Turnamen Piala Dunia 2026 resmi berakhir dengan kemenangan tipis Spanyol 1-0 atas Argentina pada partai puncak. Momentum bersejarah ini dimanfaatkan oleh civitas akademika Universitas Islam Negeri Sulthan Thaha Saifuddin (UIN STS) Jambi dengan menggelar acara Nonton Bareng (Nobar) di pelataran rumah dinas Rektor Kampus I Telanaipura, Kota Jambi, pada Senin dini hari (20/7/2026). Lebih dari sekadar hiburan olahraga, ajang ini menjadi pemantik diskusi mendalam mengenai makna diplomasi, identitas global, dan integritas kepemimpinan.
Pertandingan spektakuler yang mempertemukan perpaduan talenta muda seperti Lamine Yamal dengan kegigihan pesepak bola senior Lionel Messi menyajikan tontonan penuh strategi dan nilai-nilai profesionalisme tinggi. Jajaran kepemimpinan UIN STS Jambi menilai bahwa daya juang tanpa henti, sportivitas, serta kepemimpinan tangguh di lapangan hijau merupakan filosofi penting yang sangat relevan untuk diterjemahkan ke dalam tata kelola institusi pendidikan tinggi.
Perhelatan akbar yang untuk pertama kalinya diikuti 48 negara dan diselenggarakan di Amerika Serikat, Kanada, serta Meksiko ini mempertegas posisi sepak bola sebagai arena kekuasaan, soft power, dan diplomasi kebudayaan. Di balik euforia stadion, ajang dunia ini menjadi ruang perjumpaan lintas budaya yang memperlihatkan bagaimana sebuah bangsa membangun kepribadian, solidaritas, dan reputasi positif di mata dunia.

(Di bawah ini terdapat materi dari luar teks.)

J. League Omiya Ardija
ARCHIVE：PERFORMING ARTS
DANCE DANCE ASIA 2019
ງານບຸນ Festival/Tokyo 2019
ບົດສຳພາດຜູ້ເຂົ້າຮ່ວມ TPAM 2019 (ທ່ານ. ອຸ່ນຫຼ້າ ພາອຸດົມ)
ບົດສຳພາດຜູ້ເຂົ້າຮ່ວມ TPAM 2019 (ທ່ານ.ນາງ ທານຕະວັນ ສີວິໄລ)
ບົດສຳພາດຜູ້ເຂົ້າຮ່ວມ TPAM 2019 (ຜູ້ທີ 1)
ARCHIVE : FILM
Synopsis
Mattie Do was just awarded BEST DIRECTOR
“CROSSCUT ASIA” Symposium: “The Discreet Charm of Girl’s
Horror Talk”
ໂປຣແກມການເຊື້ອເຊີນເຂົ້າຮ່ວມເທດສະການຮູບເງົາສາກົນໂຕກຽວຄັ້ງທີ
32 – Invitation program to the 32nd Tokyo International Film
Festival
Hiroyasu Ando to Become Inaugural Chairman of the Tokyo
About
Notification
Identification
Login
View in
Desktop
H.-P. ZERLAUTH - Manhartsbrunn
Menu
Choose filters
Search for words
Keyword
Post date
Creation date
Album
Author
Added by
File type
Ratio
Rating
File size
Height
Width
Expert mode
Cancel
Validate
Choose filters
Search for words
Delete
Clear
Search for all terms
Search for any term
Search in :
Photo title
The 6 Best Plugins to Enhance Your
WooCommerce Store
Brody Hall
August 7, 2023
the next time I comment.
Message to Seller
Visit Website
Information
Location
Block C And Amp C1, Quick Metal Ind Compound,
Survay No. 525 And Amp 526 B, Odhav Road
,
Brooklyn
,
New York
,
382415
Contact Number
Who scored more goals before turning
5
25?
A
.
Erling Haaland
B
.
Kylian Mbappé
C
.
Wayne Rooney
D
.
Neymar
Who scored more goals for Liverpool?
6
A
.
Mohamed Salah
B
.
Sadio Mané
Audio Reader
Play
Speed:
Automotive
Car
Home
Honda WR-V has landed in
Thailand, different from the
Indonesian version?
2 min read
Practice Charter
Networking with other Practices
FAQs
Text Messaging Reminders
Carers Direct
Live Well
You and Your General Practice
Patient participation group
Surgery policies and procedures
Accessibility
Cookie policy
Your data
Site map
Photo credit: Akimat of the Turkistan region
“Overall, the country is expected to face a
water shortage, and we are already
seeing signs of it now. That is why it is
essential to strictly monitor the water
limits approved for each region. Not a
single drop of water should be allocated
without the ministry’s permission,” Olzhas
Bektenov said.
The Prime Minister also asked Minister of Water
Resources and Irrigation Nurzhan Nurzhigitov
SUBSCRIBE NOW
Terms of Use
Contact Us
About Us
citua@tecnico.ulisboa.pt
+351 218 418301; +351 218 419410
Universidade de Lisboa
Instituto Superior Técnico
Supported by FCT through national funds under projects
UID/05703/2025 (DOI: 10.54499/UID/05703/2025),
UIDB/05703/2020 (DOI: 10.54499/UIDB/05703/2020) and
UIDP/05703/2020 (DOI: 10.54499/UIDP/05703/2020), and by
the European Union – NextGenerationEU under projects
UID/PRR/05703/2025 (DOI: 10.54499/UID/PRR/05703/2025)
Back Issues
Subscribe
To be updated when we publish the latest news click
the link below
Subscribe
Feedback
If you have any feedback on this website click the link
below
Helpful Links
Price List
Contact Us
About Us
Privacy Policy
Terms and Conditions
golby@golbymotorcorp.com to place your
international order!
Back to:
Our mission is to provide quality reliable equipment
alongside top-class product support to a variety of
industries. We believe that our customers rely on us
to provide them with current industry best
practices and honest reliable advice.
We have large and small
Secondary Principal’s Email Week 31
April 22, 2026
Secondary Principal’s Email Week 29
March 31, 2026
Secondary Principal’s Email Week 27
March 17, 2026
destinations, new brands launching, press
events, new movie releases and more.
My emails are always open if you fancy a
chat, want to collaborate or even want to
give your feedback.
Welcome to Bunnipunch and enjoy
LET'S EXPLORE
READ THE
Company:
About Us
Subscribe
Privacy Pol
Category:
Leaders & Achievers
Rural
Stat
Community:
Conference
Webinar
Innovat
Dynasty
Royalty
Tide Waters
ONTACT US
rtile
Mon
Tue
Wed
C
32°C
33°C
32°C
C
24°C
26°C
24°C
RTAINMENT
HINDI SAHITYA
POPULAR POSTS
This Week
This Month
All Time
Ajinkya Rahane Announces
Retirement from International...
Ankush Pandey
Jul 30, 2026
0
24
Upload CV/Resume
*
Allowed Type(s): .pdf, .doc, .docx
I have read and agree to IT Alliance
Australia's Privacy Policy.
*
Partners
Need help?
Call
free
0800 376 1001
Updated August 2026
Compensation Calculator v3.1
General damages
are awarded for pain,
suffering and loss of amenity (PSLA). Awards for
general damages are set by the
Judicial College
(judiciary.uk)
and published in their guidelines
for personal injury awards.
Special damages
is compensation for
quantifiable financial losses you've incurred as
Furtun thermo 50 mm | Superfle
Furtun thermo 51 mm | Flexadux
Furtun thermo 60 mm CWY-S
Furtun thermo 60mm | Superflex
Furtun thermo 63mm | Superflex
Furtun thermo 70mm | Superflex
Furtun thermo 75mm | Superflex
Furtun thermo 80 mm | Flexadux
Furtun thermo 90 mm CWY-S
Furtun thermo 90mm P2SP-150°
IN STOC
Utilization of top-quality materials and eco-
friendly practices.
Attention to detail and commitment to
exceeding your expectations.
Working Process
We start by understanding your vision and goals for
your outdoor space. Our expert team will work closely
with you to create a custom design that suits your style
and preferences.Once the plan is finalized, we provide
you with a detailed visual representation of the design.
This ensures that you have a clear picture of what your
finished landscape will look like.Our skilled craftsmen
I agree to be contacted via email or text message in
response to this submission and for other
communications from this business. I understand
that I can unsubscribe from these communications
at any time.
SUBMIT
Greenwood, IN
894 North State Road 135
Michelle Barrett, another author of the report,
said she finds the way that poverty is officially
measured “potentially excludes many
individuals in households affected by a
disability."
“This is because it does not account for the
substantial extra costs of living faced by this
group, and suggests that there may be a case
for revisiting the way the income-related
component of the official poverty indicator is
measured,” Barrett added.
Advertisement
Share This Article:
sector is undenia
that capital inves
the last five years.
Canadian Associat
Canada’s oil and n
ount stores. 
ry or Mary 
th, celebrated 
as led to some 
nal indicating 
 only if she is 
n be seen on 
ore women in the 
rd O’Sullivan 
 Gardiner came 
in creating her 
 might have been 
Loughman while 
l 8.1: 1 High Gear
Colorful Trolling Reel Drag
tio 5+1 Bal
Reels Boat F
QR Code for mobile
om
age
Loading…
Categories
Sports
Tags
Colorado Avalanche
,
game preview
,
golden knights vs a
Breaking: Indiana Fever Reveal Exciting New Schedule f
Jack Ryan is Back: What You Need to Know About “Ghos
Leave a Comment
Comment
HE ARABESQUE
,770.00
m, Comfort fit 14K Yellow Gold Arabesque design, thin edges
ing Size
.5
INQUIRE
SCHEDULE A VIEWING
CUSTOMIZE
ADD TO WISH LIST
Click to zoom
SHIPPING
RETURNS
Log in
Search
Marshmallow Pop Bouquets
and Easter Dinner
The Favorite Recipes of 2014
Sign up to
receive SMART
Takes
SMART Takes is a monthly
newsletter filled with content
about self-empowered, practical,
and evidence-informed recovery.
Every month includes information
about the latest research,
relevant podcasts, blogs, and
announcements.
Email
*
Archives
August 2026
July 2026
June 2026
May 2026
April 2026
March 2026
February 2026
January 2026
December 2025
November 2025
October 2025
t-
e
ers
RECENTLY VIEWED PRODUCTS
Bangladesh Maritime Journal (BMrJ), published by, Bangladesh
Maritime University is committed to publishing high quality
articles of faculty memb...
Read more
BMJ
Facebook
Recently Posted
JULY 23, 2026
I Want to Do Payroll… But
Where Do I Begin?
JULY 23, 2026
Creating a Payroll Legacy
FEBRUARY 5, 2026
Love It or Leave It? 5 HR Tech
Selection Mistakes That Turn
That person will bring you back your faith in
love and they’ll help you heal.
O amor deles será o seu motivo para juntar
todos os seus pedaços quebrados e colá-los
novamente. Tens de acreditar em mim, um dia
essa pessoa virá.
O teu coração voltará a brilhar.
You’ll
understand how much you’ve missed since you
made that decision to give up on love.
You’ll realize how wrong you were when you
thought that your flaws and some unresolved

Nilai-nilai strategis seperti netralitas, transparansi, komitmen, dan kerja sama tim yang mengemuka selama turnamen diharapkan mampu diserap sebagai energi positif bagi pengembangan UIN STS Jambi. Spirit kompetisi yang sehat ini diyakini menjadi modal penting bagi kampus dalam mencetak SDM unggul serta membawa institusi menuju peradaban berkelas internasional.